Mayor Donchess and an aide met up with us at a public square and they walked and listened to what I had to say about the trip.
At first I told them about all we had seen, but then I started telling them about Lyme disease. About how 5 of my 6 children had it. That it took 7 years and 11 doctors before we knew what was attacking our family. That most doctors in New Hampshire, one of the states with the highest incidence of Lyme disease, didn’t know how to diagnose or treat the disease.
That we were lucky, we had stumbled upon a Lyme literate Medical Doctor who had treated us with high dosages of antibiotics for many months. That some of my kids seemed to recover while others including myself seemed to have re-occurrences.
That people were dying of untreated Lyme disease. I told him about the waitress we had met and her son, I told him about how everyone knew someone who had Lyme disease up north and that there were no resources to help them.
I told him about the different symptoms and how in my own family, 6 people had Lyme disease and we all had varying symptoms. That Lyme disease destroys your immune system allowing your weakest link to break.
I told that in southern New Hampshire if you are bitten by a tick you have a 76% chance of being exposed to Lyme disease. That didn’t mean you would get it, but it meant you were exposed. If you were bitten by 2 ticks in one summer, there was virtually a 100% chance you were exposed.
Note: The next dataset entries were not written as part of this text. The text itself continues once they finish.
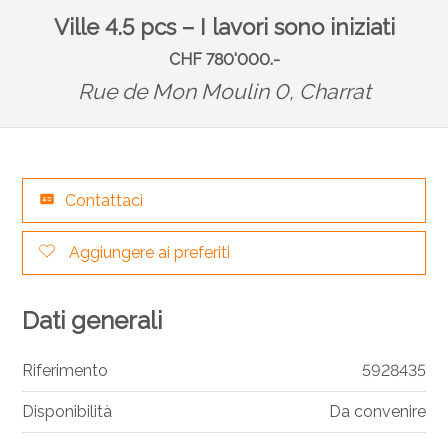
Ville 4.5 pcs – I lavori sono iniziati
CHF 780'000.-
Rue de Mon Moulin 0,
Charrat
Contattaci
Aggiungere ai preferiti
Dati generali
Riferimento
5928435
Disponibilità
Da convenire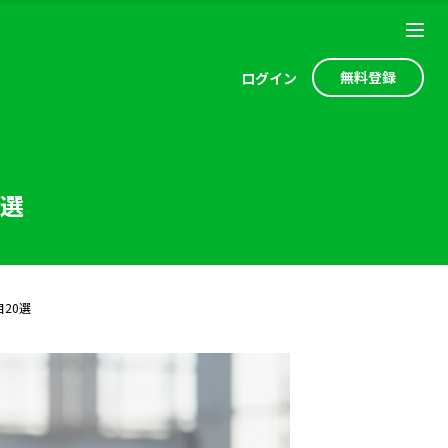
無料登録
ログ
イン
0選
20選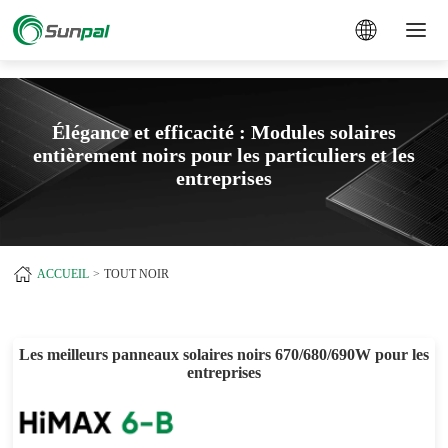
a
Élégance et efficacité : Modules solaires
entièrement noirs pour les particuliers et les
entreprises
ACCUEIL
TOUT NOIR
Les meilleurs panneaux solaires noirs 670/680/690W pour les
entreprises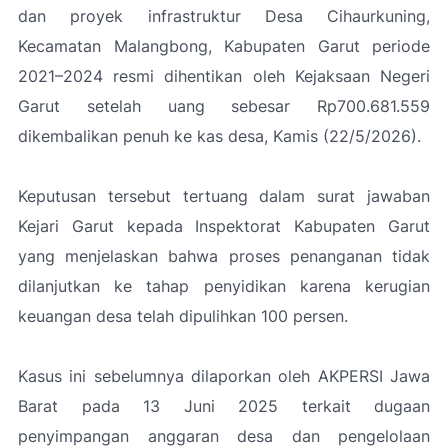
dan proyek infrastruktur Desa Cihaurkuning,
Kecamatan Malangbong, Kabupaten Garut periode
2021–2024 resmi dihentikan oleh Kejaksaan Negeri
Garut setelah uang sebesar Rp700.681.559
dikembalikan penuh ke kas desa, Kamis (22/5/2026).
Keputusan tersebut tertuang dalam surat jawaban
Kejari Garut kepada Inspektorat Kabupaten Garut
yang menjelaskan bahwa proses penanganan tidak
dilanjutkan ke tahap penyidikan karena kerugian
keuangan desa telah dipulihkan 100 persen.
Kasus ini sebelumnya dilaporkan oleh AKPERSI Jawa
Barat pada 13 Juni 2025 terkait dugaan
penyimpangan anggaran desa dan pengelolaan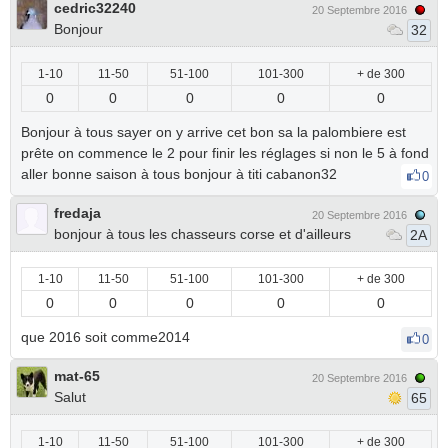
cedric32240
20 Septembre 2016
Bonjour
32
1-10
11-50
51-100
101-300
+ de 300
0
0
0
0
0
Bonjour à tous sayer on y arrive cet bon sa la palombiere est
prête on commence le 2 pour finir les réglages si non le 5 à fond
aller bonne saison à tous bonjour à titi cabanon32
0
fredaja
20 Septembre 2016
bonjour à tous les chasseurs corse et d'ailleurs
2A
1-10
11-50
51-100
101-300
+ de 300
0
0
0
0
0
que 2016 soit comme2014
0
mat-65
20 Septembre 2016
Salut
65
1-10
11-50
51-100
101-300
+ de 300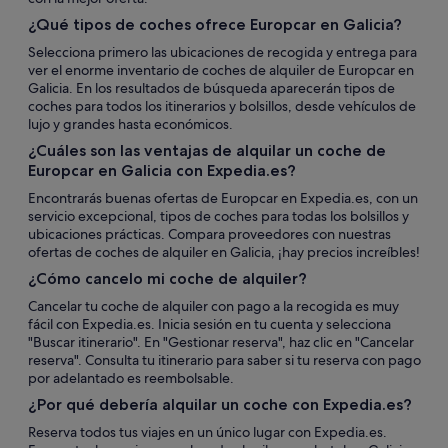
¿Qué tipos de coches ofrece Europcar en Galicia?
Selecciona primero las ubicaciones de recogida y entrega para
ver el enorme inventario de coches de alquiler de Europcar en
Galicia. En los resultados de búsqueda aparecerán tipos de
coches para todos los itinerarios y bolsillos, desde vehículos de
lujo y grandes hasta económicos.
¿Cuáles son las ventajas de alquilar un coche de
Europcar en Galicia con Expedia.es?
Encontrarás buenas ofertas de Europcar en Expedia.es, con un
servicio excepcional, tipos de coches para todas los bolsillos y
ubicaciones prácticas. Compara proveedores con nuestras
ofertas de coches de alquiler en Galicia, ¡hay precios increíbles!
¿Cómo cancelo mi coche de alquiler?
Cancelar tu coche de alquiler con pago a la recogida es muy
fácil con Expedia.es. Inicia sesión en tu cuenta y selecciona
"Buscar itinerario". En "Gestionar reserva", haz clic en "Cancelar
reserva". Consulta tu itinerario para saber si tu reserva con pago
por adelantado es reembolsable.
¿Por qué debería alquilar un coche con Expedia.es?
Reserva todos tus viajes en un único lugar con Expedia.es.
I told him about how many people in my town were being diagnosed with Multiple Sclerosis, about how I was nearly diagnosed, and about how my symptoms disappeared when I took antibiotics. About how so many people couldn’t afford treatment for Lyme disease. About how treatment was multi-pronged and it involved medicine, nutritious food, plenty of clean water, exercise and hope.
I told him about the woman in the taxi who struggled to make ends meet. How she had to pay $15 for a ride to work, how she relied on others to get her to a grocery store, how while she didn’t have Lyme disease, she had a chronic condition that required continued care and how her continued care couldn’t even be guaranteed.
We’ve met a lot of good people on our trip, I told him. Some have become life-long friends. But we’ve also met a lot of people who are hurting.
Even with treatment for Lyme disease, I told him, if it’s gone to the chronic stage there is permanent damage. I did another flourish with my hand to indicate my now braced joints.
Lyme disease and its co-infections destroy and kill. It’s as simple as that. It’s as devastating as that.
Mayor Donchess listened attentively. When we had reached the point where it was time for him to go back to his office, we all shook hands. The Mayor is a good man who listened. When he agreed to meet us and walk with us he probably hadn’t wanted to hear so much about Lyme disease, I’m sure he didn’t sign up to hear me stand (walk) on my soapbox for almost a mile.
But I had a captured elected audience and I wasn’t going to waste the opportunity.